▶ _DATA SUPPLIED_
----

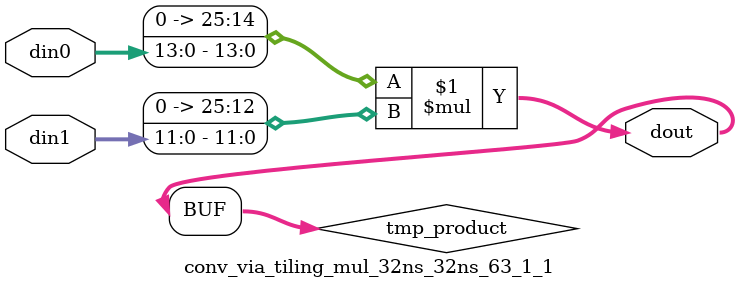
<source format=v>

`timescale 1 ns / 1 ps

 module conv_via_tiling_mul_32ns_32ns_63_1_1(din0, din1, dout);
parameter ID = 1;
parameter NUM_STAGE = 0;
parameter din0_WIDTH = 14;
parameter din1_WIDTH = 12;
parameter dout_WIDTH = 26;

input [din0_WIDTH - 1 : 0] din0; 
input [din1_WIDTH - 1 : 0] din1; 
output [dout_WIDTH - 1 : 0] dout;

wire signed [dout_WIDTH - 1 : 0] tmp_product;
























assign tmp_product = $signed({1'b0, din0}) * $signed({1'b0, din1});











assign dout = tmp_product;





















endmodule

</source>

----

Set down the records precisely as they appear. Any picture stays out.

<source format=v>

`timescale 1 ns / 1 ps

 module conv_via_tiling_mul_32ns_32ns_63_1_1(din0, din1, dout);
parameter ID = 1;
parameter NUM_STAGE = 0;
parameter din0_WIDTH = 14;
parameter din1_WIDTH = 12;
parameter dout_WIDTH = 26;

input [din0_WIDTH - 1 : 0] din0; 
input [din1_WIDTH - 1 : 0] din1; 
output [dout_WIDTH - 1 : 0] dout;

wire signed [dout_WIDTH - 1 : 0] tmp_product;
























assign tmp_product = $signed({1'b0, din0}) * $signed({1'b0, din1});











assign dout = tmp_product;





















endmodule

</source>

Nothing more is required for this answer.